FDA Bans Sale of Surgical Mesh Products

Major news this week relating to the protection of women’s health—The FDA has ordered Boston Scientific and Coloplast to immediately stop selling their surgical mesh product previously used in the transvaginal repair of pelvic organ prolapse.

WHY DO WOMEN NEED SURGICAL MESH?

Thousands of women suffer from a pelvic floor disorder called pelvic organ prolapse (POP), or a weakening of the ligaments supporting a woman’s pelvic organs. There is a myriad of reasons why women develop POP but a major one—child birth. In an effort to reinforce the vaginal wall and hold all the vital organs in their proper places, a transvaginal surgery can be done to insert a mesh product. Think of the mesh as a sort of safety net. Sounds good in theory. But in reality, the mesh has been known to erode inside the body and cause painful infections, bleeding, pain during sex, organ perforation and urinary problems. Over time, tissue grows into and around the mesh, making the mesh almost part of the body. Because it was considered a permanent implant, surgeries to repair or even remove the mesh are incredibly dangerous, difficult and came with their own list of other possible complications and symptoms. In so many words, the mesh caused way more harm than good.

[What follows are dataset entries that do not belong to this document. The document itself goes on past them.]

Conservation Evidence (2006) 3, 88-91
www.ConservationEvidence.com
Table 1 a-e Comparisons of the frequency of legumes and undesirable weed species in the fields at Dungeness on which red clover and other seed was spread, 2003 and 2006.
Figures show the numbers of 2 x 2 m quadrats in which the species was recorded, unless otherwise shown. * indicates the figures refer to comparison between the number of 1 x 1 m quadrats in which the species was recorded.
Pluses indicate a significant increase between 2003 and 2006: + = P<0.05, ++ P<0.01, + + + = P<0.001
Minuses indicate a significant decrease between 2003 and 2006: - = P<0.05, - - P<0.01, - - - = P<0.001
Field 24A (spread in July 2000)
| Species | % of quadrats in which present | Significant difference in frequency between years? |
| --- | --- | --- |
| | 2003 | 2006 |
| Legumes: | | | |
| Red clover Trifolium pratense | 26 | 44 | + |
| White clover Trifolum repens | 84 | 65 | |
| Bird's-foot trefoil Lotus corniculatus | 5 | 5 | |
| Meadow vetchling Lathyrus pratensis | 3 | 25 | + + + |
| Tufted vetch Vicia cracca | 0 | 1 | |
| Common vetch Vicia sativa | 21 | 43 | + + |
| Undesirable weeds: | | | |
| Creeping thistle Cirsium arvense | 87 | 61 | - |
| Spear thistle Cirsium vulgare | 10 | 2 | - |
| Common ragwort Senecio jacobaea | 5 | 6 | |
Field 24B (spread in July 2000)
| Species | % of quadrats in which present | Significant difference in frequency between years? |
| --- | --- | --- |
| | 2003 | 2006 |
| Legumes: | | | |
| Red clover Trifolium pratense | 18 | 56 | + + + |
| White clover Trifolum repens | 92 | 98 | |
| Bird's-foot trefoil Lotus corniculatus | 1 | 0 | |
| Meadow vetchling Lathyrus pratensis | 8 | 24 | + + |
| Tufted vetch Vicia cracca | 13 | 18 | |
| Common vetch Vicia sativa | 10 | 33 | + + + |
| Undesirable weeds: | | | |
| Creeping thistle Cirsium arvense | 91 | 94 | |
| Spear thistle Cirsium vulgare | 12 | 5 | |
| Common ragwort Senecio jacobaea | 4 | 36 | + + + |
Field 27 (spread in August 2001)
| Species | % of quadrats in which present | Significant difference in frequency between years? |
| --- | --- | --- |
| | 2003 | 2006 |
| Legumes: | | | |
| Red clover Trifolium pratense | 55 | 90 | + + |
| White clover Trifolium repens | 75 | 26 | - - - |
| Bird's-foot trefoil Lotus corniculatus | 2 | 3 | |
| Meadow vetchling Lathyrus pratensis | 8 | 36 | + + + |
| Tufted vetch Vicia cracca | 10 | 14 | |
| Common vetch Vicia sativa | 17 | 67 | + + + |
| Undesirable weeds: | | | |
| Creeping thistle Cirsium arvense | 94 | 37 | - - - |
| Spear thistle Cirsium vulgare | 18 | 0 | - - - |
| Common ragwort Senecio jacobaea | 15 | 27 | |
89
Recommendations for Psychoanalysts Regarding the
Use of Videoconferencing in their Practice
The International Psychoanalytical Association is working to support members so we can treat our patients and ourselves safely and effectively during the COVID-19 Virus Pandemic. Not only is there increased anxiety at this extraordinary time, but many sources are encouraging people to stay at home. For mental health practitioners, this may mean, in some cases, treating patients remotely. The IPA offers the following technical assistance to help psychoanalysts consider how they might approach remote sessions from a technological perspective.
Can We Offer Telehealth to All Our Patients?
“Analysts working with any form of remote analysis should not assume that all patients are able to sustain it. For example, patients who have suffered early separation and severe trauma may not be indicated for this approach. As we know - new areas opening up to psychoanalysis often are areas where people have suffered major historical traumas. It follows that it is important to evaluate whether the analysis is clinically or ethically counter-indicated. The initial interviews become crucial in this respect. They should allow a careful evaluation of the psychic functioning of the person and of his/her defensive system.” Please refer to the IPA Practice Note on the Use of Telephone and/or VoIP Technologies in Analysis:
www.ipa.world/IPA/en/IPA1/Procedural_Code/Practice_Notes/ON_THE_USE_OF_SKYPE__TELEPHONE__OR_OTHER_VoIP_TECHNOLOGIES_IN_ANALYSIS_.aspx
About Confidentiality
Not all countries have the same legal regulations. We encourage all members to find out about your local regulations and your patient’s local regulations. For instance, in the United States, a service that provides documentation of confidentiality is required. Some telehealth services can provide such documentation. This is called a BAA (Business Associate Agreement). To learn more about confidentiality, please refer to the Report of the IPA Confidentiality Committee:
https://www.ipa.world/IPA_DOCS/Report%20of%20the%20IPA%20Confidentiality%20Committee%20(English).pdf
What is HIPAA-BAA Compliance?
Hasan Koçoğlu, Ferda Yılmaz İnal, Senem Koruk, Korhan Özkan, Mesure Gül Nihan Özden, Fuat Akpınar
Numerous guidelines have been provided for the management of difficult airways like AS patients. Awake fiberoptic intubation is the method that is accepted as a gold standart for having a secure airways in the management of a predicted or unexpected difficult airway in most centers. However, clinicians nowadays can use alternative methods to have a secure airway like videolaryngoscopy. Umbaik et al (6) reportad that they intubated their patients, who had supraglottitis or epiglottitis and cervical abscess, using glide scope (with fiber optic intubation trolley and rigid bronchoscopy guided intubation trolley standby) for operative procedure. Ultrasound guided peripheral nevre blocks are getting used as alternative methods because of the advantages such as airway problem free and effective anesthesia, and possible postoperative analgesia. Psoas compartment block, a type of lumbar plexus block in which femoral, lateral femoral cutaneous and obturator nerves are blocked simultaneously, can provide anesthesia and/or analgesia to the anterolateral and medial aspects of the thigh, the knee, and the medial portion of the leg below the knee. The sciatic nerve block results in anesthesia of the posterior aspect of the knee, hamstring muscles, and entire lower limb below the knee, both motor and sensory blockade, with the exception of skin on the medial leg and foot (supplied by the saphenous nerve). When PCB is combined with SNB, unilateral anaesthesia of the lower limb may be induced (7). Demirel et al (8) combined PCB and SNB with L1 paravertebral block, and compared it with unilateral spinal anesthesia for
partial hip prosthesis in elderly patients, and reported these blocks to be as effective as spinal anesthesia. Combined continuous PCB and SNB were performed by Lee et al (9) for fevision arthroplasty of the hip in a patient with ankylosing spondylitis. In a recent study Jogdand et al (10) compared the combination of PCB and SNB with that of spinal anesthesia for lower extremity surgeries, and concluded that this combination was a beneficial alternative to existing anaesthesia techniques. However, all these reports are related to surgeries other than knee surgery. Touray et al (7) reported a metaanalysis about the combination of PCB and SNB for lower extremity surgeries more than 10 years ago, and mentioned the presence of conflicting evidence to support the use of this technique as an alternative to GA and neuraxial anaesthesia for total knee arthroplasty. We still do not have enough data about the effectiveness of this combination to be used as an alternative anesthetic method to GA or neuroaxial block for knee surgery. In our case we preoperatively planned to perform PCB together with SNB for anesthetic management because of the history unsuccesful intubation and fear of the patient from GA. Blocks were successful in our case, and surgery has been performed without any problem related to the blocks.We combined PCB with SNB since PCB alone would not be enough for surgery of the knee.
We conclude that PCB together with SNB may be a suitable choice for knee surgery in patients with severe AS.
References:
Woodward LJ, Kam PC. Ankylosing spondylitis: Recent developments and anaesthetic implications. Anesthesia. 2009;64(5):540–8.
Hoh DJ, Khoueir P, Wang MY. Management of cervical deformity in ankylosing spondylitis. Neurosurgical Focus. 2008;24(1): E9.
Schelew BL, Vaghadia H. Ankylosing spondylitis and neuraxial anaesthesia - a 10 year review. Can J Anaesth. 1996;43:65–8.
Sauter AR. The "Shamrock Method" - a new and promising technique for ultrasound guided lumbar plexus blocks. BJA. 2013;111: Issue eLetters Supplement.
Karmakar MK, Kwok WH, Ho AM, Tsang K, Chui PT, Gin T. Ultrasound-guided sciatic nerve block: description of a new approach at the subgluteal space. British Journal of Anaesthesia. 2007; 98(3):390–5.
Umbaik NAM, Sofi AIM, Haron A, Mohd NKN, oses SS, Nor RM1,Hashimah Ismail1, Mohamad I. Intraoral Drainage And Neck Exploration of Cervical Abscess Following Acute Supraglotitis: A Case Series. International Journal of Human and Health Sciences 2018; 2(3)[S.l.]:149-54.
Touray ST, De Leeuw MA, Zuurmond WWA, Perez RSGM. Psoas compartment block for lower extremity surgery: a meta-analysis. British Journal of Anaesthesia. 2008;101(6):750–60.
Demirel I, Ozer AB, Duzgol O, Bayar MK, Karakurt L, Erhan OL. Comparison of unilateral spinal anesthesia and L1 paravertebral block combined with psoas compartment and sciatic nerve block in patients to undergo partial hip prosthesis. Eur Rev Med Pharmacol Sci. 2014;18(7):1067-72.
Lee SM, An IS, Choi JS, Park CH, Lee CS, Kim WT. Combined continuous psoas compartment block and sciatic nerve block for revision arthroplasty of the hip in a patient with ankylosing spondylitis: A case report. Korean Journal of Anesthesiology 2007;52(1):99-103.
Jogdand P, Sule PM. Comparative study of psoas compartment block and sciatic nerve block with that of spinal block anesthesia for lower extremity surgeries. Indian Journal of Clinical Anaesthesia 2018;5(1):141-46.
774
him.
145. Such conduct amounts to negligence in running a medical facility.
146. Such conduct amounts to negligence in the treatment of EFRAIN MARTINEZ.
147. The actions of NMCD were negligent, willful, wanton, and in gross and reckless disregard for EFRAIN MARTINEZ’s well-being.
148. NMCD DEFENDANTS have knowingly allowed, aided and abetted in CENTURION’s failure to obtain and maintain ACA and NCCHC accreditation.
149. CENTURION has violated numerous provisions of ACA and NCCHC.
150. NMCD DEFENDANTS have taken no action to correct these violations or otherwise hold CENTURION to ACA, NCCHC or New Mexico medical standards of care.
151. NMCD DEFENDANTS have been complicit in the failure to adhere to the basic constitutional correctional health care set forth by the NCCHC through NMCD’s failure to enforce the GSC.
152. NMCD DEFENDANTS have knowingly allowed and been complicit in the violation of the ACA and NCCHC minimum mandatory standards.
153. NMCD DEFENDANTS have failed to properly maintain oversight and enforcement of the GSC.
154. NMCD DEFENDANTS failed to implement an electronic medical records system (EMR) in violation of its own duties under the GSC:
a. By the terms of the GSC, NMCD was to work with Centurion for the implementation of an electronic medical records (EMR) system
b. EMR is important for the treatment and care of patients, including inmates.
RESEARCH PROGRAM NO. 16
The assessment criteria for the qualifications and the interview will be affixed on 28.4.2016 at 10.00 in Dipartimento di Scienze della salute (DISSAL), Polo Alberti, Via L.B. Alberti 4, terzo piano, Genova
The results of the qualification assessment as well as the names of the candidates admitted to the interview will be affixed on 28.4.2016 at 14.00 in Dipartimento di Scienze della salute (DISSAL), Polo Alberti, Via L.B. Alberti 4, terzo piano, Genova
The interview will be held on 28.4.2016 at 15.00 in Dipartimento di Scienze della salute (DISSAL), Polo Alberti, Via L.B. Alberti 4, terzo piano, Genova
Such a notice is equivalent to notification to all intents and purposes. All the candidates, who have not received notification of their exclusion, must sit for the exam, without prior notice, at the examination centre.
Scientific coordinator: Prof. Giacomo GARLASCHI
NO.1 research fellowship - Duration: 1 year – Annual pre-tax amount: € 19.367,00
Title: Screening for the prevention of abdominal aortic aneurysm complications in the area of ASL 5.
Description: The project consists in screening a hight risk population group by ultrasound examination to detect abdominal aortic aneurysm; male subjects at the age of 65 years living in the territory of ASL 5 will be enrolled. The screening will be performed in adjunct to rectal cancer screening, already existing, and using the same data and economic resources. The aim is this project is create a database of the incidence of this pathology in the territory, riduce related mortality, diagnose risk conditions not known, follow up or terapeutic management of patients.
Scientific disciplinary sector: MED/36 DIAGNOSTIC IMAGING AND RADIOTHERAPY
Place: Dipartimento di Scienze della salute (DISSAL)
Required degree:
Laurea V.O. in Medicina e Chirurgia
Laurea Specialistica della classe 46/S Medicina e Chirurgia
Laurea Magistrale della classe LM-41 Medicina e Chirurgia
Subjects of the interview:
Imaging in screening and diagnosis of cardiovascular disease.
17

In many cases, the complications caused patients to have more invasive, dangerous surgeries, and, in severe cases, the mesh has become so entangled in the woman’s body that it cannot be removed.

FDA TAKES ACTION

The ban comes after a years-long battle over the safety of the mesh. Tens of thousands of women have filed lawsuits against Boston Scientific and Coloplast, including our Maher Law Firm cases that we’ve been involved with for years, claiming injuries due to transvaginal mesh. In 2016, the FDA reclassified mesh as a high-risk device, an elevated warning status from the moderate-risk distinction is previously held. But now, after a major uptick in reports of adverse events, the FDA has now concluded that Boston Scientific and Coloplast have not demonstrated “reasonable assurance” of safety and effectiveness of the mesh for long term use.

“In order for these mesh devices to stay on the market, we determined that we needed evidence that they worked better than surgery without the use of mesh to repair POP. That evidence was lacking in these premarket applications, and we couldn’t assure women that these devices were safe and effective long term,” said Jeffrey Shuren, M.D., director of the FDA’s Center for Devices and Radiological Health.

The Maher Law Firm represents many women who are victims of this terrible defective medical device. While we’re devastated the mesh has harmed our clients, we’re thrilled to know the FDA is taking action to prevent this devastation from happening to any other women.